Common Rationalizations (Resist Them)

| Rationalization | Counter |

|-----------------|---------|

| "Let me just write one more method" | Stop. Test what exists first |

| "I'll add tests after" | You won't. Tests written after verify nothing |

| "It's too simple to test" | Simple now, complex later. Test it |

| "I'll refactor tests later" | Refactor production code, not test structure |

| "This is just scaffolding" | Scaffolding becomes foundation.
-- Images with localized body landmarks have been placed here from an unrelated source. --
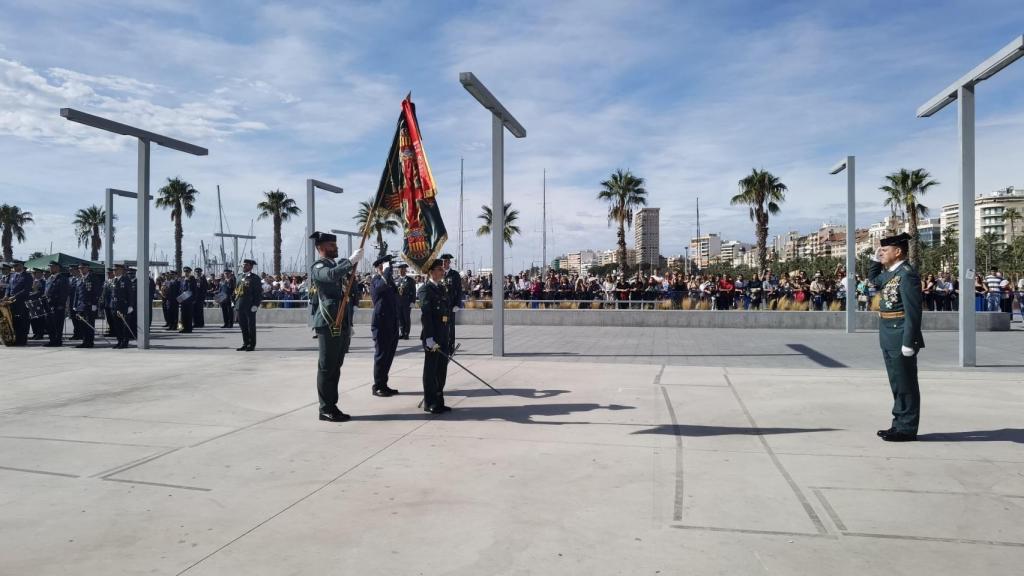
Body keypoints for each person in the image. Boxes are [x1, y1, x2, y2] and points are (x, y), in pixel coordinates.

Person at [868, 233, 924, 442]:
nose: (881, 253)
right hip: (888, 333)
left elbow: (913, 311)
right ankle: (898, 424)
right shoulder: (892, 273)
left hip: (900, 334)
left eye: (885, 250)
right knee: (897, 382)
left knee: (906, 383)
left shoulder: (907, 274)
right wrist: (875, 260)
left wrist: (909, 341)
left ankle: (907, 428)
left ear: (898, 252)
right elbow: (874, 280)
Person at [308, 231, 363, 422]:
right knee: (327, 367)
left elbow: (347, 289)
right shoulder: (319, 266)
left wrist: (350, 322)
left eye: (335, 244)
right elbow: (330, 276)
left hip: (341, 322)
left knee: (336, 366)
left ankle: (332, 405)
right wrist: (349, 261)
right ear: (321, 248)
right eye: (331, 245)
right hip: (328, 321)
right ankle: (325, 408)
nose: (335, 247)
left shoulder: (338, 266)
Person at [419, 258, 452, 414]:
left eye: (442, 269)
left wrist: (449, 336)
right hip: (432, 336)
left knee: (441, 370)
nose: (442, 271)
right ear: (431, 272)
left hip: (443, 335)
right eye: (439, 269)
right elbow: (426, 315)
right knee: (431, 370)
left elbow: (446, 314)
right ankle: (429, 402)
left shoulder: (442, 288)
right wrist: (429, 338)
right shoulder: (425, 290)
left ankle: (439, 400)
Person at [370, 255, 400, 397]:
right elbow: (380, 289)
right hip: (381, 323)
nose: (387, 269)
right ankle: (377, 386)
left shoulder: (389, 281)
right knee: (381, 355)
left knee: (389, 355)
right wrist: (386, 272)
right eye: (383, 267)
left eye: (387, 267)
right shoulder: (376, 280)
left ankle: (384, 383)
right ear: (378, 268)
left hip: (392, 322)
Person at [71, 263, 101, 348]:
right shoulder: (79, 279)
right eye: (79, 268)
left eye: (82, 268)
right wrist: (75, 304)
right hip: (81, 306)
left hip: (89, 305)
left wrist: (95, 304)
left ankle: (89, 342)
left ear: (87, 268)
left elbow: (97, 292)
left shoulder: (93, 278)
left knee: (89, 325)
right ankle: (84, 341)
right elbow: (77, 294)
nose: (80, 269)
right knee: (82, 325)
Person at [234, 260, 262, 351]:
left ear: (251, 266)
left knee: (251, 326)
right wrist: (233, 301)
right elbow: (236, 290)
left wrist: (256, 305)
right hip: (239, 305)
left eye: (246, 265)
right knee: (243, 326)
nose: (244, 266)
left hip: (249, 306)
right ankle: (245, 343)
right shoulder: (239, 277)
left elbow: (258, 293)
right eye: (243, 265)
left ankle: (252, 344)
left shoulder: (255, 278)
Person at [3, 259, 31, 345]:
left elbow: (26, 290)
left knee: (22, 322)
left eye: (16, 266)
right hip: (12, 303)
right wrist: (6, 296)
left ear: (21, 266)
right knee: (14, 321)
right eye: (14, 266)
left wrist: (15, 296)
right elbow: (9, 287)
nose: (14, 267)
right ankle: (15, 339)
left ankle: (22, 340)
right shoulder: (12, 276)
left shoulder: (27, 276)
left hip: (22, 302)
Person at [43, 261, 70, 347]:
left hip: (57, 305)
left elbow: (64, 293)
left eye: (52, 267)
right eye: (50, 267)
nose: (50, 268)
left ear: (58, 268)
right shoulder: (49, 278)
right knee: (49, 324)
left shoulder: (62, 278)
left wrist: (61, 304)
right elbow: (46, 291)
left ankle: (57, 341)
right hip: (48, 305)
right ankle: (52, 340)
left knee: (57, 324)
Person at [109, 263, 133, 348]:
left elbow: (130, 293)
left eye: (116, 270)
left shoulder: (126, 280)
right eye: (114, 270)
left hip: (123, 305)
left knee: (124, 325)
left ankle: (125, 342)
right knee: (117, 325)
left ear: (121, 270)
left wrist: (130, 305)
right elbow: (111, 294)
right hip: (114, 305)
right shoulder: (113, 280)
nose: (114, 271)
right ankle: (119, 341)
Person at [440, 254, 463, 343]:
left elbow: (459, 290)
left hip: (451, 304)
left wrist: (457, 304)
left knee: (450, 326)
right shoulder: (439, 273)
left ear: (449, 262)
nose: (444, 263)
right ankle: (443, 345)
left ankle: (451, 346)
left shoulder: (454, 274)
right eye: (443, 261)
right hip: (441, 305)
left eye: (446, 261)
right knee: (441, 325)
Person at [396, 262, 416, 339]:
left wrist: (413, 302)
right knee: (400, 318)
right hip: (398, 302)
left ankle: (406, 333)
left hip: (407, 302)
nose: (401, 271)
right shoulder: (397, 279)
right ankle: (401, 332)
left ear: (405, 271)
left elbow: (413, 291)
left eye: (403, 270)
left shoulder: (410, 280)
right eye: (400, 270)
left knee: (406, 318)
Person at [28, 267, 47, 340]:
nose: (35, 274)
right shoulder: (32, 281)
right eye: (34, 273)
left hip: (40, 302)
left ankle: (40, 334)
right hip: (31, 303)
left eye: (37, 273)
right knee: (33, 319)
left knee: (40, 319)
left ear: (41, 274)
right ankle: (35, 333)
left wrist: (32, 294)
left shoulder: (43, 282)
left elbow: (42, 292)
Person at [178, 267, 196, 333]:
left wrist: (194, 299)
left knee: (189, 315)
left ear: (189, 272)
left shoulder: (192, 279)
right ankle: (181, 329)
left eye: (187, 272)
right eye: (185, 272)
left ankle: (189, 329)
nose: (186, 273)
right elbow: (180, 289)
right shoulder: (182, 279)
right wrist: (179, 298)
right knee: (182, 315)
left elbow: (194, 290)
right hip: (183, 300)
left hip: (189, 300)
Test it |

Anti-Patterns (What NOT to Do)

| Anti-Pattern | Problem | Fix |

|--------------|---------|-----|

| The Liar | Test passes but tests nothing | Assert actual behavior |

| The Mockery | Over-mocking hides real bugs | Mock boundaries only |

| Excessive Setup | 50 lines setup, 2 lines test | Simplify SUT or use builders |

| The Slow Poke | Tests take minutes | Isolate, mock I/O |

| The Local Hero | Passes locally, fails in CI | No env dependencies |

| Test-per-Method | 1:1 test-to-method | Test behaviors, not methods |

Verification Checklist

Before committing, verify your tests:

```markdown

[ ] Test fails when behavior is removed?

[ ] Test name describes the behavior?

[ ] Arrange-Act-Assert structure clear?

[ ] No test-only code in production?

[ ] Mocks verify behavior, not implementation?

[ ] Edge cases covered?

```

When TDD Is Mandatory

  • New features (write test first)
  • Bug fixes (write failing test that reproduces bug)
  • Refactoring (tests protect behavior)
  • API changes (contract tests first)

When to Adapt TDD

  • Exploratory/spike work (delete code after, then TDD)
  • UI prototyping (test logic, not layout)
  • Legacy code (add tests before changing)

Test Naming Convention

```

should_[expected_behavior]_when_[condition]

Examples:

  • should_return_zero_when_cart_is_empty
  • should_throw_error_when_user_not_found
  • should_apply_discount_when_coupon_valid

```

References

| Reference | Purpose |

|-----------|---------|

| references/red-green-refactor.md | Detailed cycle walkthrough |

| references/anti-patterns.md | Full anti-pattern catalog |

| references/examples-go.md | Go TDD examples |

| references/examples-node.md | Node/TypeScript TDD examples |

| references/examples-python.md | Python TDD examples |

| references/examples-java.md | Java TDD examples |

| references/verification-checklist.md | Pre-commit verification |

| references/testing-boundaries.md | What to mock, what not to mock |

Best Practices

  1. One assertion per test - Multiple assertions hide failures
  2. Test behavior, not implementation - Tests survive refactoring
  3. Isolated tests - No shared state between tests
  4. Fast tests - Under 100ms per unit test
  5. Deterministic - Same result every run
  6. Self-documenting - Test name = specification

---

Principle: If you can't write a test for it, you don't understand what it should do. The test IS the specification.